--- Begin DATA LINES ---

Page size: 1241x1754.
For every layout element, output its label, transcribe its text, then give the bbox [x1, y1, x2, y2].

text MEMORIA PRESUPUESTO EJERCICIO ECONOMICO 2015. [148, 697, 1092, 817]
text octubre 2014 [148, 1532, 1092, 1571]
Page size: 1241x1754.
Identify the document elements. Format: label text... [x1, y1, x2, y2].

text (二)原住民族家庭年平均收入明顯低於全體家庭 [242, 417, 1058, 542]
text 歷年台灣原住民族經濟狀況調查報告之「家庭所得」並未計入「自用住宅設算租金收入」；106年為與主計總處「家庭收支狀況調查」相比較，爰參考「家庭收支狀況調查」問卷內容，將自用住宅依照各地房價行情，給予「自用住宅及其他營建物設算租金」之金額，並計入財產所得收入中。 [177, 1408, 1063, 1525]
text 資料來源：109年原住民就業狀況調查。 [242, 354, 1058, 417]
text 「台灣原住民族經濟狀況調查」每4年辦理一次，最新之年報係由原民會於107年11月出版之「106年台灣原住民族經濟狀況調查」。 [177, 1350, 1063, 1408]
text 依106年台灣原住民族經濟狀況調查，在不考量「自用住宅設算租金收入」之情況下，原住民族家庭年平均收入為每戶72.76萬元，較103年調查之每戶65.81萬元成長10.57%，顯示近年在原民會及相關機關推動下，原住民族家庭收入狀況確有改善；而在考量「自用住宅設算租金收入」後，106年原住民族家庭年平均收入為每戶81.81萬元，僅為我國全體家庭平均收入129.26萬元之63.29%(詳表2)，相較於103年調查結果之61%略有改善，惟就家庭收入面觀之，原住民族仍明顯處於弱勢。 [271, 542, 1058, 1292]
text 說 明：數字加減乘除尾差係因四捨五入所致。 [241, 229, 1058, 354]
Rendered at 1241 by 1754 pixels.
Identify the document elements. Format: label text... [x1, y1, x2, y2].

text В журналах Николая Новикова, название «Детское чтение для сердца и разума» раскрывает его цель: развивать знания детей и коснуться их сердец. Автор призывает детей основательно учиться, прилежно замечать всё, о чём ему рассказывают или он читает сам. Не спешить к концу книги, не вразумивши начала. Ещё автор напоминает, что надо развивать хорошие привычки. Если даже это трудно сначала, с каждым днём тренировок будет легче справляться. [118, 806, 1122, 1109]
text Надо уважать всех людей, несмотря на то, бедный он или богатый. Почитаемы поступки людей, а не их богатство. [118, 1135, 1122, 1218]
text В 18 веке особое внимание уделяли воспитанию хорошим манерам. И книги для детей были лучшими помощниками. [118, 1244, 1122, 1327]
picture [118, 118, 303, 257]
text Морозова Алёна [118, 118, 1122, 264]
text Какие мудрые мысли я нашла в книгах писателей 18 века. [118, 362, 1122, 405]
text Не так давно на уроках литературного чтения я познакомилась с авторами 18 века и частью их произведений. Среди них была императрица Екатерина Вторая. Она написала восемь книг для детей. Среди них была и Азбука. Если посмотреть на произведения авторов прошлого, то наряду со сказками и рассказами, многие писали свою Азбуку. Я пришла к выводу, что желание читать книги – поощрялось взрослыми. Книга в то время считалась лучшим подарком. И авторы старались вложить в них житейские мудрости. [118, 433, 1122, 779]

--- End DATA LINES ---

EXERCISE INSTRUCTIONS :: Can you copy out, character for character, the rows starting at the one that contains "text (二)原住民族家庭年平均收入明顯低於全體家庭 [242, 417, 1058, 542]" and ending at the one that contains "text 資料來源：109年原住民就業狀況調查。 [242, 354, 1058, 417]", including both of those rows?

RESULT BELOW ::
text (二)原住民族家庭年平均收入明顯低於全體家庭 [242, 417, 1058, 542]
text 歷年台灣原住民族經濟狀況調查報告之「家庭所得」並未計入「自用住宅設算租金收入」；106年為與主計總處「家庭收支狀況調查」相比較，爰參考「家庭收支狀況調查」問卷內容，將自用住宅依照各地房價行情，給予「自用住宅及其他營建物設算租金」之金額，並計入財產所得收入中。 [177, 1408, 1063, 1525]
text 資料來源：109年原住民就業狀況調查。 [242, 354, 1058, 417]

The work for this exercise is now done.